Have the user go to /auth/api/v1/user-info, which will provide a JSON dump of their authentication information. There is nothing secret in this information, so they can safely cut and paste it into a help ticket, Slack, etc.

The important information is in the groups portion of the JSON document. This shows the group membership as seen by Gafaelfawr. Scopes are then assigned based on the config.groupMapping configuration in the values-*.yaml file for that environment. Chances are good that the user is not a member of a group that conveys the appropriate scopes.

From there, the next step is usually to determine why the user is not a member of the appropriate group. Usually this means they weren’t added or (in the case of groups from GitHub teams) didn’t accept the invitation.

For a new GitHub configuration, it’s possible that the organizational membership is private and the user didn’t release it. See Releasing GitHub organization data for more details about that problem.

COmanage enrollment fails after prompting for attributes#

If all attempts to enroll new users in COmanage fail after the user enters their name and email address with the error “Please recheck the highlighted fields,” the issue is probably with the enrollment attribute configuration. If there is a problem with the configuration of a hidden field, the error message may be very confusing and non-specific.

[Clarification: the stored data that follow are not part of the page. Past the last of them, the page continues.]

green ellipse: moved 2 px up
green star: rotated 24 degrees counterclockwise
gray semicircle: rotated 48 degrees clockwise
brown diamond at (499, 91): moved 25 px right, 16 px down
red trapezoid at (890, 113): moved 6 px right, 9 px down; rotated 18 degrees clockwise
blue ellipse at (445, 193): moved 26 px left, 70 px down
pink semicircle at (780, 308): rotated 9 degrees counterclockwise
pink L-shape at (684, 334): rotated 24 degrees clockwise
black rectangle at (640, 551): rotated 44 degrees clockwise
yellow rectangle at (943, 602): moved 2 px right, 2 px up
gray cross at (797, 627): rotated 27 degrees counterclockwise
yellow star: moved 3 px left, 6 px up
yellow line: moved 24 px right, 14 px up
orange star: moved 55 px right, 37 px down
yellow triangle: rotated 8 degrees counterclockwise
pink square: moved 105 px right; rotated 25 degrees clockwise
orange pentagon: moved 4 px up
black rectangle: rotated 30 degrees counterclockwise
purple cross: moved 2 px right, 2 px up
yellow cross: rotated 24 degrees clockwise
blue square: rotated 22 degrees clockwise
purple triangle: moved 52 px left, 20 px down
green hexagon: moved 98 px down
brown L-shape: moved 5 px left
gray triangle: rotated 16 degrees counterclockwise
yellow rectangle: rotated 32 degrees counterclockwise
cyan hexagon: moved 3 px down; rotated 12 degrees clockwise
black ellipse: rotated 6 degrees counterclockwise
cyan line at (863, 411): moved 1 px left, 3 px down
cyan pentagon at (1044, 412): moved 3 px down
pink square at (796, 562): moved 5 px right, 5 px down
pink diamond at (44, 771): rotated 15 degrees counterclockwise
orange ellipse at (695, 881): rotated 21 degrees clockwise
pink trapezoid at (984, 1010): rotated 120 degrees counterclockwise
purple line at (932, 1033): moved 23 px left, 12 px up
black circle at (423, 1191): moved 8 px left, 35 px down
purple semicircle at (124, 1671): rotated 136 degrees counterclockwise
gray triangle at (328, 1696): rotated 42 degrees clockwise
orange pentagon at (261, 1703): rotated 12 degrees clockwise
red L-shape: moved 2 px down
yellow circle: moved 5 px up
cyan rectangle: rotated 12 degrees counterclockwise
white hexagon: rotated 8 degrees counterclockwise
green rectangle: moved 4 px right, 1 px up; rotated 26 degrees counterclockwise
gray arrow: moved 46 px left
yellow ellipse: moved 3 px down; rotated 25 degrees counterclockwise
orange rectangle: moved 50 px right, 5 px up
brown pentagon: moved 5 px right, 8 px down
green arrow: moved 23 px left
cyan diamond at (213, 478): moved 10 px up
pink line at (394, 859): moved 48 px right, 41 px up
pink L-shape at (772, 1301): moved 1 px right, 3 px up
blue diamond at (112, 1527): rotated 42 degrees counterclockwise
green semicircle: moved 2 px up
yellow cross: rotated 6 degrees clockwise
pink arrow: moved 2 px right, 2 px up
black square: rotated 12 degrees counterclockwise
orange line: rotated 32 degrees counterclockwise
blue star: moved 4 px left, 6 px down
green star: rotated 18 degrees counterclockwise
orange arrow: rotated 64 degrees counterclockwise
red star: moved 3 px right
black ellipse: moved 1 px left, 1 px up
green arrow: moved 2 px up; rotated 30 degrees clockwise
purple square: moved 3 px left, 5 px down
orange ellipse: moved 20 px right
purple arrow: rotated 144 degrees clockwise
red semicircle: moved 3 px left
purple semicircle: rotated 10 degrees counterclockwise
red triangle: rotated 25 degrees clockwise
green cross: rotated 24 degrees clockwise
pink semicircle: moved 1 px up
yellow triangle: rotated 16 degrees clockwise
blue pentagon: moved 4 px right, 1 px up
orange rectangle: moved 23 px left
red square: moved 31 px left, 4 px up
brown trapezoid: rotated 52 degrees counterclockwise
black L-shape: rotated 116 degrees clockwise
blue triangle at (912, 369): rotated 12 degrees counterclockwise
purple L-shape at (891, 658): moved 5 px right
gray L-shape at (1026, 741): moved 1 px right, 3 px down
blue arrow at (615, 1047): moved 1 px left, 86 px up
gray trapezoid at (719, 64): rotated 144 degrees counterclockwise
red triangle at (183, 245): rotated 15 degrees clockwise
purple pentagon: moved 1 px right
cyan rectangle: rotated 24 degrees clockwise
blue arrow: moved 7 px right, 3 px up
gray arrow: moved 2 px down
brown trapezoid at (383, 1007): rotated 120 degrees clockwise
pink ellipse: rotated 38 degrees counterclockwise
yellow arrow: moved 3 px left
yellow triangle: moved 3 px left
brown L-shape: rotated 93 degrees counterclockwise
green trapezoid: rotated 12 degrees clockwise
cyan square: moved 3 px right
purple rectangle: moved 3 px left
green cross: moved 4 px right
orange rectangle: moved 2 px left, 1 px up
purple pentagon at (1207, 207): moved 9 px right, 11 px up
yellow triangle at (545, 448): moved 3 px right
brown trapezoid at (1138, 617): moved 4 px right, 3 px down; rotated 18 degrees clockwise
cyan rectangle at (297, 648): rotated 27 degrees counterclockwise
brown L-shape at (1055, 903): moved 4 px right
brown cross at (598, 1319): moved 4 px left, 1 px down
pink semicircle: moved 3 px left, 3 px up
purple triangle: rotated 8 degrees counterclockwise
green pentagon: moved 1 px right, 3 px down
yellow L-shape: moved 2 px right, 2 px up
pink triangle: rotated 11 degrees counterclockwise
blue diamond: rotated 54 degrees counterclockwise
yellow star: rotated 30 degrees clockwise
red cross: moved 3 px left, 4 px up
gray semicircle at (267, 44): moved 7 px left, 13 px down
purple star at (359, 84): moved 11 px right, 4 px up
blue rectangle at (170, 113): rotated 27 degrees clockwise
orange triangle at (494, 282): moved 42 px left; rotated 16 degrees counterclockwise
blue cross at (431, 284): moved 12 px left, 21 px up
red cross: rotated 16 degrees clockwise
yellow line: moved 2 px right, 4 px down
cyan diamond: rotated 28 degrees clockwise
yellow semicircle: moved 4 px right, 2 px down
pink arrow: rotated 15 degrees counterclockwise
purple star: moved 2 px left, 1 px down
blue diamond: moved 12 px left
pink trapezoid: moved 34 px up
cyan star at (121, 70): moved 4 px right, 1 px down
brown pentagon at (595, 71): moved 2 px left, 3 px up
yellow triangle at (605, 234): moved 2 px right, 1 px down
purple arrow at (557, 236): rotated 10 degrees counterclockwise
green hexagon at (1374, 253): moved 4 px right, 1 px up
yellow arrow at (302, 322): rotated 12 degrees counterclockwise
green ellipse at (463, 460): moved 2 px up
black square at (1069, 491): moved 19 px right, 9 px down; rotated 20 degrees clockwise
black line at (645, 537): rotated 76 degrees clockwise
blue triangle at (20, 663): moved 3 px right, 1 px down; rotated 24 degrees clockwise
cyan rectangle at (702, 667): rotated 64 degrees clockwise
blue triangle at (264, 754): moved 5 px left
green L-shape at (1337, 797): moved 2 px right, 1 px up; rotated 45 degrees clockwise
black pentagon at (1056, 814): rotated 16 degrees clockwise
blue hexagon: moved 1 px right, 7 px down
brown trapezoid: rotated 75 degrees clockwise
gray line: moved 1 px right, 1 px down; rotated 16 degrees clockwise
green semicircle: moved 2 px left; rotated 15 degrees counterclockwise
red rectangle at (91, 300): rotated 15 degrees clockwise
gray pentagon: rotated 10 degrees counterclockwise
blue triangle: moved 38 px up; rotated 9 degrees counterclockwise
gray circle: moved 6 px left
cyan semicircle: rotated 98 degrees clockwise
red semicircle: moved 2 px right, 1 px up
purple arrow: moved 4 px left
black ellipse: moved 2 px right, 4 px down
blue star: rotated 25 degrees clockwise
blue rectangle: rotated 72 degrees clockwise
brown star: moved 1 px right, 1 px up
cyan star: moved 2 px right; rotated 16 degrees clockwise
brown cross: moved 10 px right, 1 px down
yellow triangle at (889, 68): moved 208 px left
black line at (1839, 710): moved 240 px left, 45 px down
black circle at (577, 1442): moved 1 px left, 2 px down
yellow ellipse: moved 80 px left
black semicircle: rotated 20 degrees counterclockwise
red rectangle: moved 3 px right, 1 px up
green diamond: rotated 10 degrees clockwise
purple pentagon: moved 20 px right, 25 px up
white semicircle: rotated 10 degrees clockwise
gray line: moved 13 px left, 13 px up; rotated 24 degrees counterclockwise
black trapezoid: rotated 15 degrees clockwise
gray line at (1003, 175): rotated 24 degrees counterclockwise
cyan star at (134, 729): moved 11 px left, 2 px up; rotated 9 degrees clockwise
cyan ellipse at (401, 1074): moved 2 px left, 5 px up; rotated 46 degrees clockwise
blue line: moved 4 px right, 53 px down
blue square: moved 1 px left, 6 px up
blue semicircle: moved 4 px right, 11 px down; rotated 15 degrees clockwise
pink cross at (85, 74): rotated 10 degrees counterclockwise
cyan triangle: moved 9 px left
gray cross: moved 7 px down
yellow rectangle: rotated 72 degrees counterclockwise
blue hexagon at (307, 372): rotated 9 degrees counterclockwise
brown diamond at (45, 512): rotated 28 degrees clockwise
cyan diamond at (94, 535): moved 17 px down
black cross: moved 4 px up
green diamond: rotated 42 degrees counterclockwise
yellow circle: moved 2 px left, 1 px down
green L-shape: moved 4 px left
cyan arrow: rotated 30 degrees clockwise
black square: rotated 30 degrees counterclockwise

Double-check the configuration of the “Self Signup With Approval” enrollment flow against SQR-055. Pay careful attention to the enrollment attributes, particularly the “Users group” configuration, which has a hidden value. There is currently a bug in COmanage that causes it to not display the default values for attributes properly, so you may need to edit the enrollment attribute and set the default value again to be certain it’s correct.

Viewing logs#

For other issues, looking at the pod logs for the gafaelfawr deployment in the gafaelfawr namespace is the best next step. The best way to look at current logs is via Argo CD, which will group together the logs from all pods managed by that deployment and optionally add timestamps.

Find the Deployment resource named gafaelfawr (not the Redis or tokens deployment) and choose Logs from the menu. Then, use the Containers button (it looks like three horizontal lines with the middle one offset) at the top and select the gafaelfawr container. That will show a merged view of the logs of all of the pods, and you can look for error messages.

You can also add timestamps to the start of each line and download the logs with other buttons at the top. Downloading logs will give you somewhat older logs, although usually only about a half-hour’s worth since Gafaelfawr generates a lot of logs.

The logs from Gafaelfawr are in JSON format. The best way to search older logs (and arguably the best way to look at current logs) is to use a JSON-aware log view and search tool if available for the environment that you’re debugging. For the IDF environments, use Google Log Explorer.